Wilhelm Reinhold Johannes Kunze (March 5, 1904 – November 4, 1943) was a German World War II prisoner of war (POW) held at Camp Tonkawa, Oklahoma. He was a Gefreiter in the Afrika Korps. Following a trial before a kangaroo court on November 4, 1943, he was beaten to death by fellow POWs based on allegations of treason and spying for the Americans. The unmasking of Kunze happened by accident; he had been in the habit of passing notes to the American doctor at the camp during sick call. These notes contained useful information regarding the activities of various POWs in the camp, some of whom were loyal Nazis. One day a new American doctor was on duty who did not know about Kunze's role as spy and who could not speak German. When Kunze handed over his note, the American doctor accidentally blew Kunze's cover by sending it back via another POW, who read the incriminating note and quickly realised that Kunze was a spy. News of this discovery spread quickly and soon afterwards Kunze was killed inside the camp by his fellow POWs. He is buried in the Fort Reno prisoner of war cemetery.

*PROVIDED RECORDS*
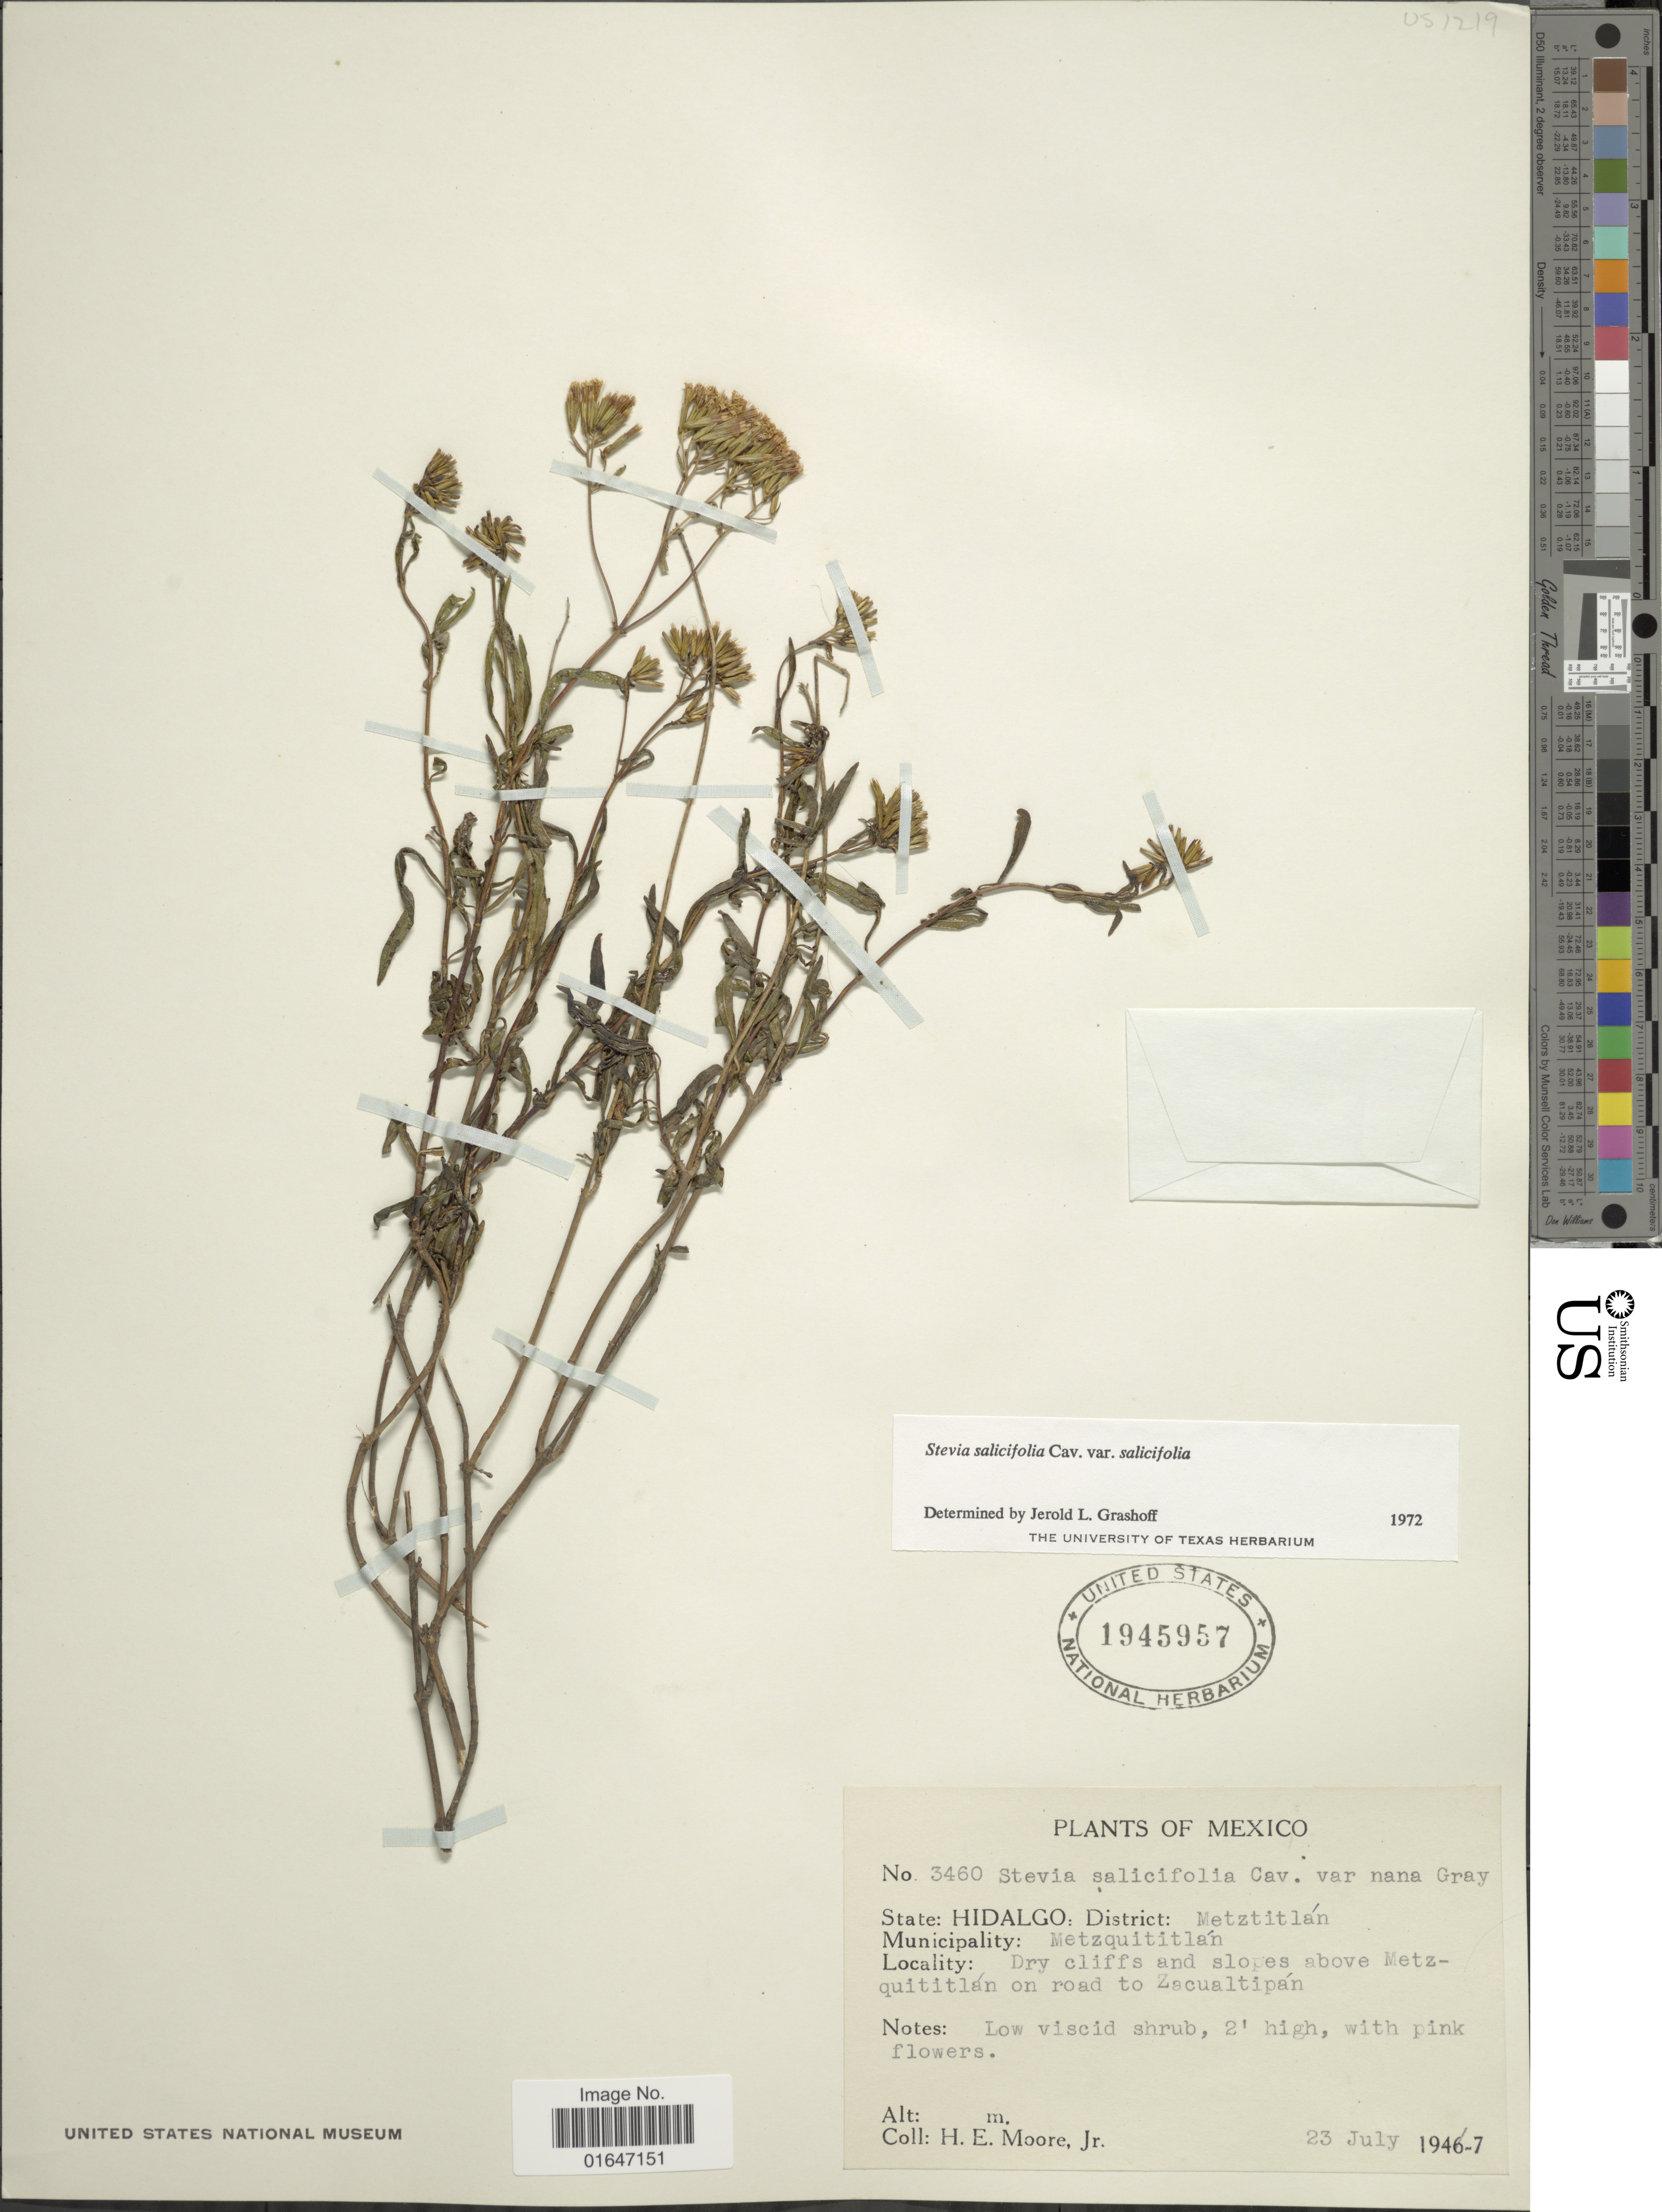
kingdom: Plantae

==

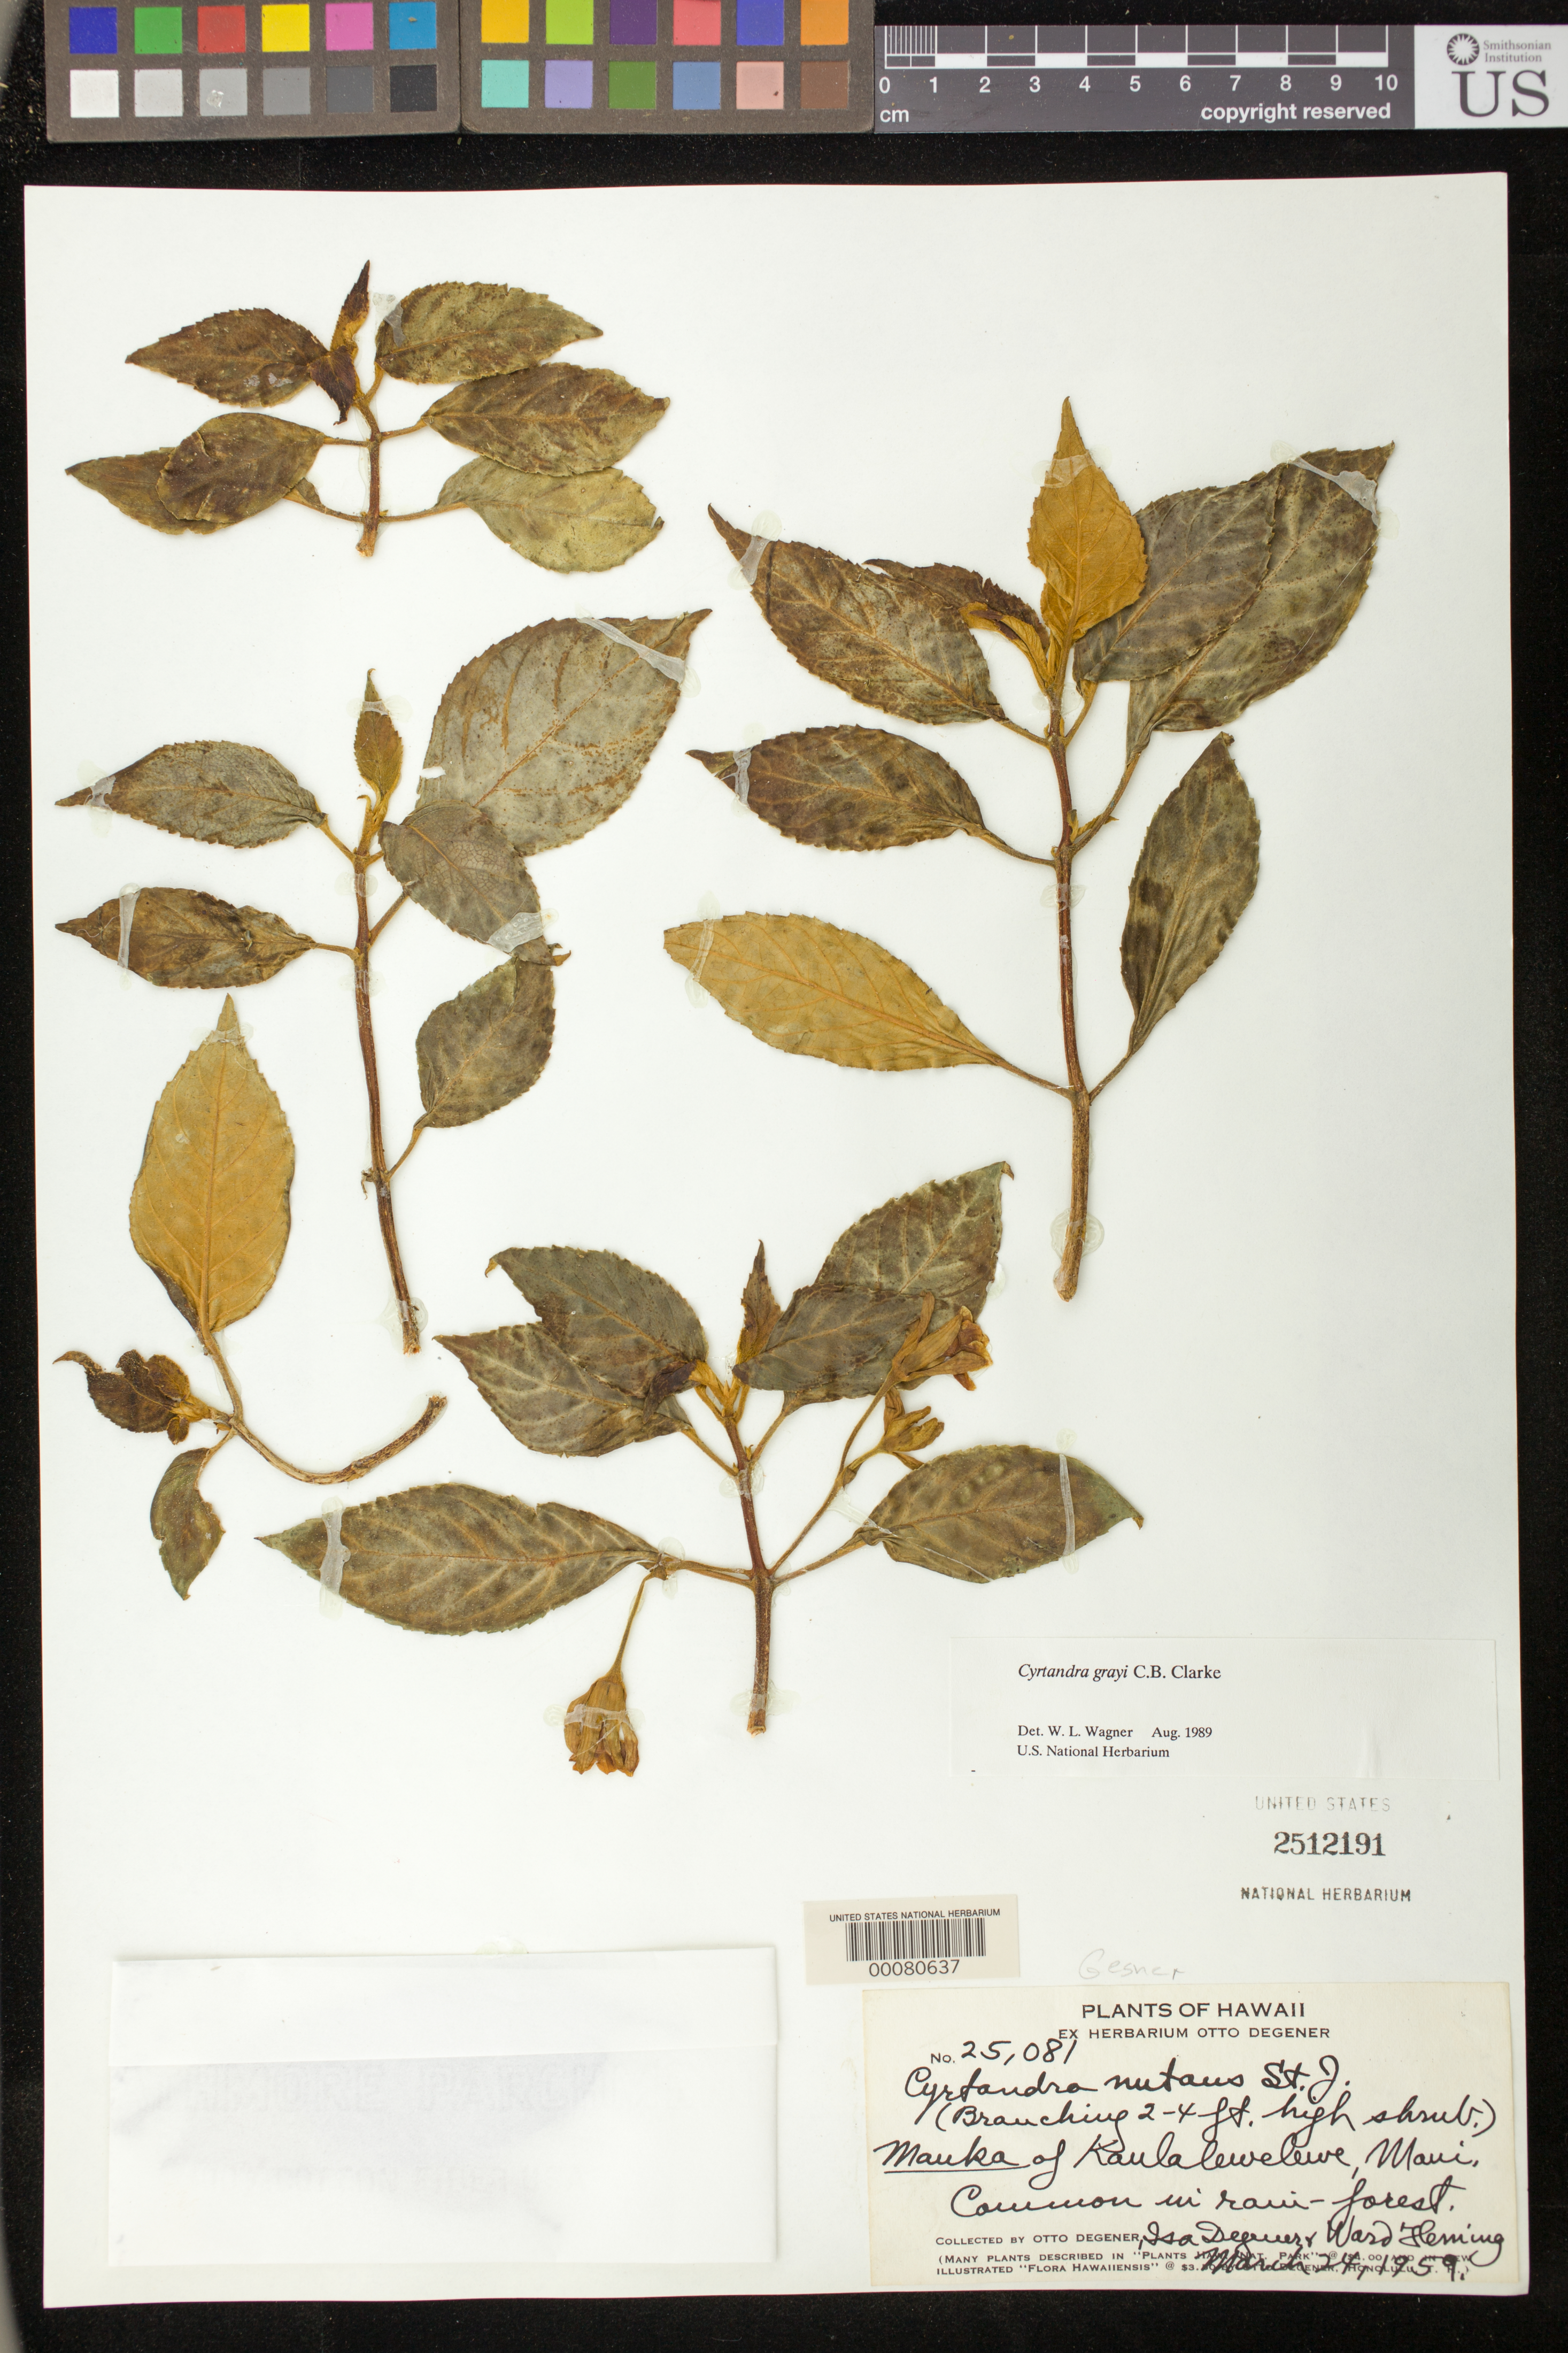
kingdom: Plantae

*TASK INSTRUCTIONS*
1. From the passage on the German prisoner of war, list each of his given names as they appear in his full name in the first sentence.
2. Extend the passage on the German prisoner of war beyond its final sentence.

*ANSWERS TO THE PROBLEMS*
1. Wilhelm, Reinhold, Johannes

2.
Five German POWs were charged with Kunze's murder. The case was prosecuted by Leon Jaworski, later the special prosecutor in the Watergate case. The trial took place at Camp Gruber near Muskogee. All five defendants were found guilty of premeditated murder, sentenced to death, and subsequently executed by hanging at the United States Disciplinary Barracks, Fort Leavenworth, Kansas on July 10, 1945. Although the death sentences were confirmed by President Roosevelt in October 1944, the executions were delayed until after the end of the war in Europe due to the fear of reprisals against Allied prisoners held by Germany. Afterwards, the bodies of the executed men were buried in Fort Leavenworth Military Prison Cemetery.

The death of Johannes Kunze is the subject of these nonfiction accounts: Vincent S. Green's Extreme Justice, and Wilma Parnell's Killing of Corporal Kunze.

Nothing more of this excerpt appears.